PARIS: Asobo, Quantic Dream... Derrière la locomotive Ubisoft, d'autres studios français du jeu vidéo ont acquis une renommée internationale, suscitant l'appétit des investisseurs étrangers, autant pour leur savoir-faire technique que leur créativité narrative.
Un jeu vidéo développé par un studio français, publié par un éditeur français et dont l'intrigue se déroule en France: le pari d'Asobo et Focus Entertainement avec "A Plague Tale: Requiem" pour faire du "made in France" un succès international est déjà en passe d'être réussi.
Sorti fin octobre, ce titre, qui suit les aventures de deux enfants essayant de survivre dans une France du XIVe siècle ravagée par la peste noire, a déjà attiré "plus d'un million de joueurs" dans le monde, selon son éditeur.
"C'est important pour nous, en tant que studio français, de parler de notre patrimoine et de notre pays. C'était une manière de paraître authentique et réel dans notre démarche", explique à l'AFP Kevin Choteau, réalisateur à Asobo, en marge du salon Paris Games Week.
En attendant la première édition d'un festival international à Cannes dédié aux jeux vidéo en octobre 2023, le studio bordelais a déjà connu la reconnaissance de ses pairs avec deux "Pégases" (l'équivalent des "Césars" pour le jeu vidéo) consécutifs du meilleur jeu vidéo français de l'année.
D'abord en 2020 pour le premier opus d'"A Plague Tale" sous-titré "Innocence", puis en 2021 avec "Flight Simulator", nouvel épisode du célèbre simulateur de vol de Microsoft. Deux titres salués par la critique, bien au-delà des frontières hexagonales, qui ont démontré que le jeu vidéo français ne se limitait pas à la réussite d'Ubisoft.

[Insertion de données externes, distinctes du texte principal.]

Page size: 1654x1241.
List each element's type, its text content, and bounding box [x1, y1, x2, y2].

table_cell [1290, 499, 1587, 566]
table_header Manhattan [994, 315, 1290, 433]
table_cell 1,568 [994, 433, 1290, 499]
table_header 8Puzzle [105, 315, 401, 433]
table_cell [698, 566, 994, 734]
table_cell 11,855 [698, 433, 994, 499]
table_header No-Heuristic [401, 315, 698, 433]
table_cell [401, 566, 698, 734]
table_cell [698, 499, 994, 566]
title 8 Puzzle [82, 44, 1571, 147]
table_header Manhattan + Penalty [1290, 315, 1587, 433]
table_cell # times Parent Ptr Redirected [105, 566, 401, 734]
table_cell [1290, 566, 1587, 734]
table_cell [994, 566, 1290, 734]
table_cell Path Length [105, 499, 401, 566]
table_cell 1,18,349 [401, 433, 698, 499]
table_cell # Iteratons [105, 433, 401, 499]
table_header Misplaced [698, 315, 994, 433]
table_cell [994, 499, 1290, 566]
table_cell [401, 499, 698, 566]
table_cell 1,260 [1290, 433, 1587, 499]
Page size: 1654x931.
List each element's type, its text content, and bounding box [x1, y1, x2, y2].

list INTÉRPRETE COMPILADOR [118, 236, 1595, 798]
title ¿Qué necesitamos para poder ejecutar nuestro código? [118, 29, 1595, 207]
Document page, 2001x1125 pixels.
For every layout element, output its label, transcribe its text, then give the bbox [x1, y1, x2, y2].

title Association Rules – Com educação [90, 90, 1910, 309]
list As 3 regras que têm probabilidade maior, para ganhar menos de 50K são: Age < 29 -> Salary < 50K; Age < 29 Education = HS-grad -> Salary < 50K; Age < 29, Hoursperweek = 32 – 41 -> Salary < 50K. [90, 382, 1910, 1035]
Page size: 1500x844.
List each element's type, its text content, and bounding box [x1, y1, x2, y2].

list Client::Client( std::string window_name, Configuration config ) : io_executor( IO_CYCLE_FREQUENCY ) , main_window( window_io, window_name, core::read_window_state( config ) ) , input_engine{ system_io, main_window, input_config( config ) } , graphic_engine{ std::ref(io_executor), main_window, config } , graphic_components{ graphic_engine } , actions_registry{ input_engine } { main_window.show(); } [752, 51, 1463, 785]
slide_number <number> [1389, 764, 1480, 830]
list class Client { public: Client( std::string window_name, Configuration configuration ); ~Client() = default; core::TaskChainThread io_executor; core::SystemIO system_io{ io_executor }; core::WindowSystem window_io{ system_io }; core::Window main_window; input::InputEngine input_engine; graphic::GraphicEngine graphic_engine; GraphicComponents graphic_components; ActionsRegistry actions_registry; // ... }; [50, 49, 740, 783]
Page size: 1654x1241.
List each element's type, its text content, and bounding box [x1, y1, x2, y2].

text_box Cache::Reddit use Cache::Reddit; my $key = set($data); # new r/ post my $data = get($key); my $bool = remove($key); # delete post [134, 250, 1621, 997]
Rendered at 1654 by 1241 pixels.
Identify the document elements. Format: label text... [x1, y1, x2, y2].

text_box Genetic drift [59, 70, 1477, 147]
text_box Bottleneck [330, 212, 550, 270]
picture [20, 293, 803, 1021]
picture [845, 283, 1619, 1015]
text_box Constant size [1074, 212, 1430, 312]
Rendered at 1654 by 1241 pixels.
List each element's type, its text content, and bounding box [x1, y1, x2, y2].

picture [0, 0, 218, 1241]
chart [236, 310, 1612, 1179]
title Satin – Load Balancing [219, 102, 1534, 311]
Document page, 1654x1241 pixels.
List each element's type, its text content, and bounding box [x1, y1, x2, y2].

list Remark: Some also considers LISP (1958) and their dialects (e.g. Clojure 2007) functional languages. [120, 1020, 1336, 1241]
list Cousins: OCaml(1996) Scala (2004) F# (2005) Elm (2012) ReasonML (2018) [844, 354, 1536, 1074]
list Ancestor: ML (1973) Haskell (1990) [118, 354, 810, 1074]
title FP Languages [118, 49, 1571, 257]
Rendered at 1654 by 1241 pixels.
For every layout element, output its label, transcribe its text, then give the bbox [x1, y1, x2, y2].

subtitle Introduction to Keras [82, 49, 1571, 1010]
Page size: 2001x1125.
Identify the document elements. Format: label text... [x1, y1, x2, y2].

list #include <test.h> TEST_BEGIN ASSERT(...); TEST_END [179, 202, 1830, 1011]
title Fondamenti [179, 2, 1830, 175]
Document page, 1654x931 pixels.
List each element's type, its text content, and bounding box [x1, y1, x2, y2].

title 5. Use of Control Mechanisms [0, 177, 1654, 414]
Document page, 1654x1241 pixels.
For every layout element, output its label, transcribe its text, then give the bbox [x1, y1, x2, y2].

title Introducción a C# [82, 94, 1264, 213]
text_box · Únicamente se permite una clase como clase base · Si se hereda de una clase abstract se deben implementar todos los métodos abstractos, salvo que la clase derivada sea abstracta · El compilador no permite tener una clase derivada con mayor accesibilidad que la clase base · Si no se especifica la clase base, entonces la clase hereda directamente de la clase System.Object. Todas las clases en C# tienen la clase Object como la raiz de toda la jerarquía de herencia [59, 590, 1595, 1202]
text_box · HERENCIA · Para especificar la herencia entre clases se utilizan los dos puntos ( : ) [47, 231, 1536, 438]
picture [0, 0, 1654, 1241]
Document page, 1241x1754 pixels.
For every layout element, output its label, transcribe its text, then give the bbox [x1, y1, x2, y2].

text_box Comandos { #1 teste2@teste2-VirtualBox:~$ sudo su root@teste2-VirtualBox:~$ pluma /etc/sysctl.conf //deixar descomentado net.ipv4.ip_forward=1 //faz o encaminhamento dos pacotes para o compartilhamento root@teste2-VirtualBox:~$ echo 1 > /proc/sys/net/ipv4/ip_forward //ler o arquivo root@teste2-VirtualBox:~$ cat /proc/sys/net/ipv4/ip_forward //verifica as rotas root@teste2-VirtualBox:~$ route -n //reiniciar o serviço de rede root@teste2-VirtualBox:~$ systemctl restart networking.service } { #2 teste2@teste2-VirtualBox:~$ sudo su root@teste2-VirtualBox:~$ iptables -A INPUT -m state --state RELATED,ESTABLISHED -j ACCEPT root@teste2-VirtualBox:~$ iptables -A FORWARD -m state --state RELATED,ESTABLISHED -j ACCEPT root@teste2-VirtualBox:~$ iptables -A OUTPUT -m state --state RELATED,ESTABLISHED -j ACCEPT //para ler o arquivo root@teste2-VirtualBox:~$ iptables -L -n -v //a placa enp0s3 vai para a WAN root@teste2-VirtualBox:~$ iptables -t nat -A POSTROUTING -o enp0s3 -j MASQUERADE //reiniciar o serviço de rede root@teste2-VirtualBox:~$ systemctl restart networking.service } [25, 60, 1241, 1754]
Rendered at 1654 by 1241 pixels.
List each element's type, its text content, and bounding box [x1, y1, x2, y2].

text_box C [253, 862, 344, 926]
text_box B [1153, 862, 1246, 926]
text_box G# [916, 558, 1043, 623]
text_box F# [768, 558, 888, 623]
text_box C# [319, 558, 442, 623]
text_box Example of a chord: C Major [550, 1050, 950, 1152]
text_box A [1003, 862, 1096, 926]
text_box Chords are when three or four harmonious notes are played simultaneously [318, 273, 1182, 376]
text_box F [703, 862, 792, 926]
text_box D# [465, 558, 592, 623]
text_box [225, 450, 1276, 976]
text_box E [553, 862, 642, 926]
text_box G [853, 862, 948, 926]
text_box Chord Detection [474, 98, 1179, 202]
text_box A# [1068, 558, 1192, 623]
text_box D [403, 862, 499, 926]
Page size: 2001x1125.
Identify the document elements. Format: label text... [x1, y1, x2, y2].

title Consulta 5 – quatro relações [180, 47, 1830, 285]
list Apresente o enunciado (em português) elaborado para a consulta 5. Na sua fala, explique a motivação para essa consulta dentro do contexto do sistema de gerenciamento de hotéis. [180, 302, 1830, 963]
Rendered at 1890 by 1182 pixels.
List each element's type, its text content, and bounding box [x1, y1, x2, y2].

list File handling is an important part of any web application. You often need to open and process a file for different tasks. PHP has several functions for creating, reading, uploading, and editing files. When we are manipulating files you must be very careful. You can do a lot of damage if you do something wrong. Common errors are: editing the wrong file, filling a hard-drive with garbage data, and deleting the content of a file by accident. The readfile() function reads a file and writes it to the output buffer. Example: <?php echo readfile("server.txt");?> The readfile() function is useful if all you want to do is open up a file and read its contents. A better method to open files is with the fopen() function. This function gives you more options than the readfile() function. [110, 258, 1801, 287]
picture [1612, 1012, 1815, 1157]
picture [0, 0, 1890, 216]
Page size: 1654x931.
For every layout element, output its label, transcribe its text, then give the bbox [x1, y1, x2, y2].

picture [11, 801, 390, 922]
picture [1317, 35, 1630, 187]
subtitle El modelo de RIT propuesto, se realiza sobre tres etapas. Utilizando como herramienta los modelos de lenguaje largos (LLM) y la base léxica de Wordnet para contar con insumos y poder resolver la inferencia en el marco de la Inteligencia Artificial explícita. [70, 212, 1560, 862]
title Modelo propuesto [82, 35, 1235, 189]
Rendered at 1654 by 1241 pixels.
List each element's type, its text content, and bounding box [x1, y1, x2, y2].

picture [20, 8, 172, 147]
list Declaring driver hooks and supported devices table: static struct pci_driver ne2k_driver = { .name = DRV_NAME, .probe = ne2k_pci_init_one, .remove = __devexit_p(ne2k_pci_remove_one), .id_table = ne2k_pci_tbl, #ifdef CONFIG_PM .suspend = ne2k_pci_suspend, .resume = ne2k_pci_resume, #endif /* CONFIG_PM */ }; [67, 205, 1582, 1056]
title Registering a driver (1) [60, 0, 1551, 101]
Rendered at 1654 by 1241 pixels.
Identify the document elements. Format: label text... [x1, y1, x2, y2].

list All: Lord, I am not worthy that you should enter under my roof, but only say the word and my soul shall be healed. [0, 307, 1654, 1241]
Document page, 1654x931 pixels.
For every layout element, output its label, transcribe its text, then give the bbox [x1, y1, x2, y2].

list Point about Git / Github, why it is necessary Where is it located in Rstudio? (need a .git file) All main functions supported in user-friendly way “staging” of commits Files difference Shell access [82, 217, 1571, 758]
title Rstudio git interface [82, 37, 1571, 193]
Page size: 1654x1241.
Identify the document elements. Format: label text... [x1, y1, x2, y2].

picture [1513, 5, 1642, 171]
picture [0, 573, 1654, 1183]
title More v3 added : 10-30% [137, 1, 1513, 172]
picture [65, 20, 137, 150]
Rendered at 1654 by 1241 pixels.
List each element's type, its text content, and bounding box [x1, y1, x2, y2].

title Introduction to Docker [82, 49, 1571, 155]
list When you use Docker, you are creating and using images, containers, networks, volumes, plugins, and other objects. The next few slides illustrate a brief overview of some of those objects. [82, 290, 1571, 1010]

"On est heureux d'avoir des studios de renommée internationale comme Ubisoft, qui sont les porte-étendards de la France, ou comme Arkane à Lyon. C'est énorme aussi que pleins d'autres studios émergent, que l'on commence à avoir vraiment une réputation internationale", savoure Kevin Choteau.
«Locomotive en Europe»
Don't Nod, Shiro, Plug In Digital... Les levées de fonds ne cessent de se multiplier ces dernières années, signe de l'attractivité des studios tricolores auprès des investisseurs.
D'autres comme Quantic Dream, développeur du futur "Star Wars Eclipse", ont même été rachetés par des mastodontes comme NetEase Games, l'un des géants chinois du secteur.
"Aujourd'hui, le jeu vidéo français est devenu vraiment une des locomotives en Europe", explique à l'AFP Cédric Lagarrigue, expert du marché et conseiller pour la banque d'affaires Alantra.
"C'est devenu un territoire très intéressant pour les investisseurs et très bien reconnu au niveau international", ajoute-t-il.
Comment expliquer ce succès? "Ce qui caractérise le savoir-faire français, ce sont des studios qui sont très bons sur la technique graphique. On a une école des arts visuels extrêmement dynamique et on retrouve ces talents-là dans les studios français", estime Nicolas Vignolles, délégué général du Syndicat des éditeurs de logiciels de loisirs.
Des développeurs en passant par les scénaristes ou les animateurs 3D, ces compétences sont enseignées dans plusieurs écoles françaises spécialisées et renommées, comme Les Gobelins (Paris), Rubika (Valenciennes) ou l'Enjmin (Angoulême), une école partenaire de Polytechnique.
Déjà présente à Paris et Montréal, l'école Isart Digital vient, elle, d'annoncer l'ouverture d'un campus à Nice en 2023.
De quoi irriguer une filière de 1 300 acteurs économiques, dont près de 700 studios présents sur tout le territoire, notamment à Montpellier, Lyon et Bordeaux, qui emploie 15 000 personnes et pèse 5,6 milliards d'euros de chiffres d'affaires.
"Ce qui fait aussi la particularité du jeu vidéo français, c'est qu'il est très engagé du point de vue de la narration, par exemple sur les questions de genre", à l'image du jeu "Life is Strange" de Don't Nod, souligne encore Nicolas Vignolles.
Dernière audace marquante de la "French Touch" en date: le jeu "Stray" du studio BlueTwelve, dont le protagoniste est ... un chat de gouttière.